The imperfect home

The imperfect home
                        

Houses are a patchwork of plaster and boards, weird angles and tucked-away spaces. We inhabit them, moving through their spaces on an everyday journey. We take for granted their solidness and rail against their flaws.

Yesterday I hit my toe on a board that separates the original living room from the laundry and bathroom wing. At one time our small house had one bathroom with three kids, so we ripped out a window to make a doorway and at our pace added a laundry room and bath. The doorway into this new space needed to bridge the old to the new, so a temporary board was attached to smooth the way. That board is still there.

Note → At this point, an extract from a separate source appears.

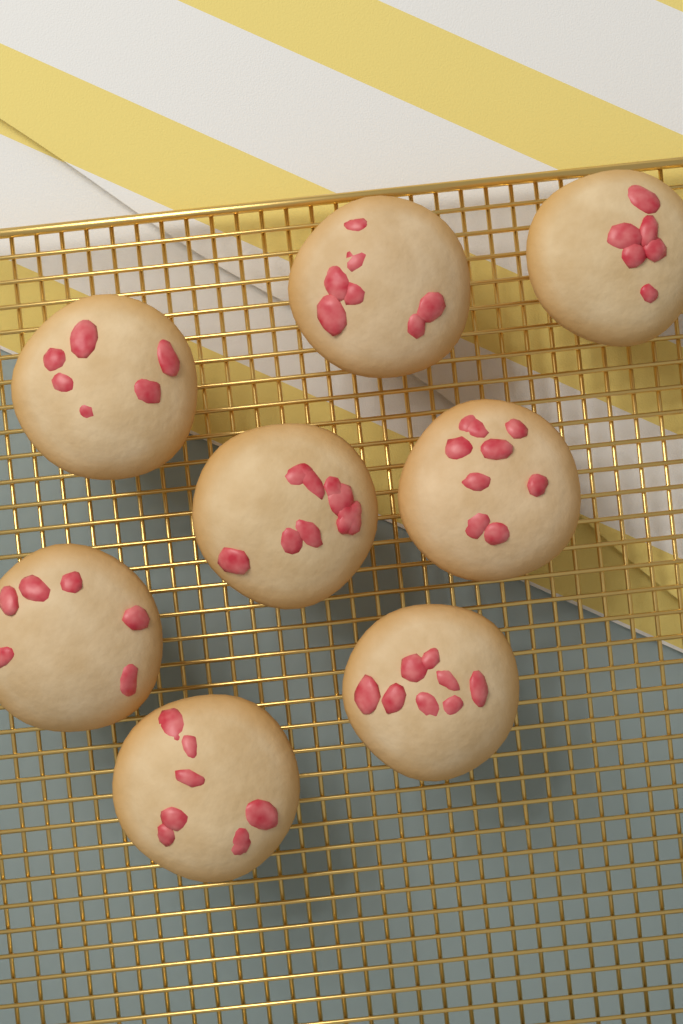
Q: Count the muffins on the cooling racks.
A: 8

I don’t hate this board. Most days I don’t notice it. When I do something dumb — like trip over it — then my mind goes all sorts of places.

“Why is this board still here?” I’ll yell to my husband as he flips down the magazine he’s paging through to look at me. The smile on his face infuriates me until it doesn’t. The board is smooth and kind of cool-looking, and like I said, I never notice it’s there until I do.

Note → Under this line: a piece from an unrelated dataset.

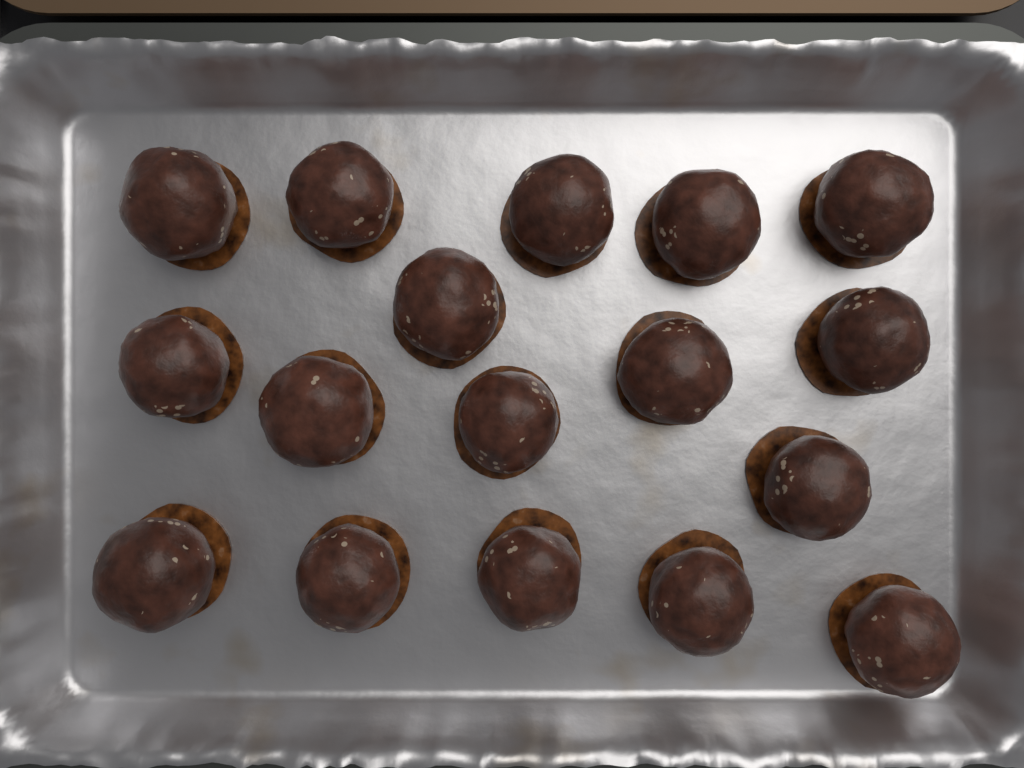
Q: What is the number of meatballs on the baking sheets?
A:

There is much to fix in our house: bits and corners that are unfinished, rough hidden drywall edges, raw wood, and sharp tile edges. There are several spots upstairs that need patching from minor leaks and painting that needs tending to. I wish I knew a good painter because I dislike painting.

We do most of the upgrading to our house by ourselves. My husband learned to do things on his own through trial and error, reinventing himself over and over until he became a master of repairing.

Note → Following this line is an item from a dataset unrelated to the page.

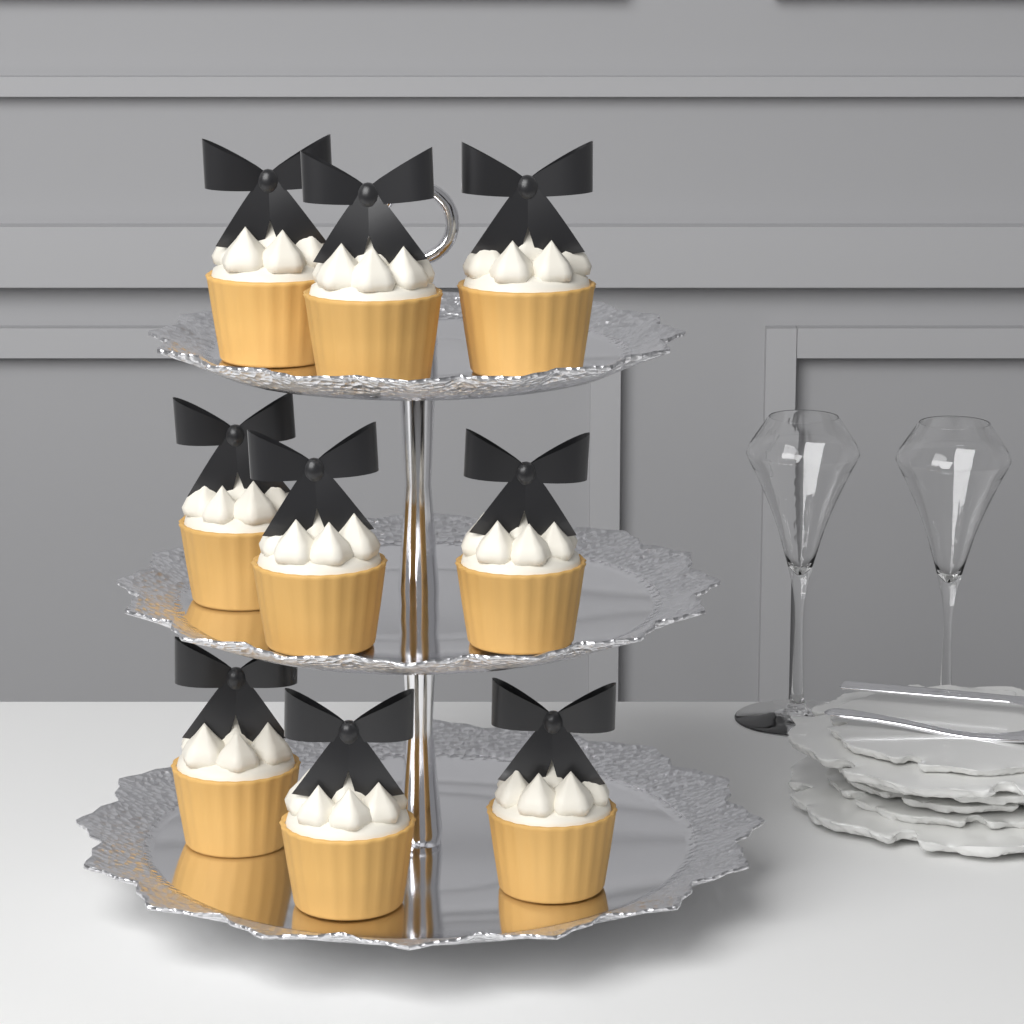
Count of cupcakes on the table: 9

But something happened, though, as we got a bit older and less inclined to worry if something wasn’t “perfect” in the house. I knew that if given the chance to take a ride down back roads or paint a wall, I would always choose the ride.

We’d look at each other on a Friday night and knew we were hungry for our favorite restaurant, instead of working in the garden. To work on that garage project or hang together inside and watch movies while sitting on the floor on a blanket? Movies every time.

Don’t get me wrong. The work gets done. It just doesn’t get done as fast. It may take one year for me to finish my writing room upstairs because we went thrifting on weekends or I had lunch with my friends on a Saturday.

I’m not mad about it because life is way too short. To not have the fun and drama-free freedom to drop everything and go? No way. Our jobs are overwhelming during the week, and I’m doing good to get my yard mowed.

Most of the time we move through life with our own edges unsanded, exposed, and over time they become weathered with knowledge because we’ve let them age well.

It’s a knowledge that says your yard doesn’t have to be weed-eated to death and that a few weeds are fine, that those walls will eventually get painted and that I’ll move all my trinkets I’ve gathered and arrange them to my liking in my own writing space. It means that one day George will fix that darned board or maybe he won’t, and that’ll be fine.

Finished edges and smooth surfaces don’t equal happiness, and though it can be hard, my life is immensely pleasurable. And especially to me, knowing that I have unfinished things in my house means one thing: That I’m living.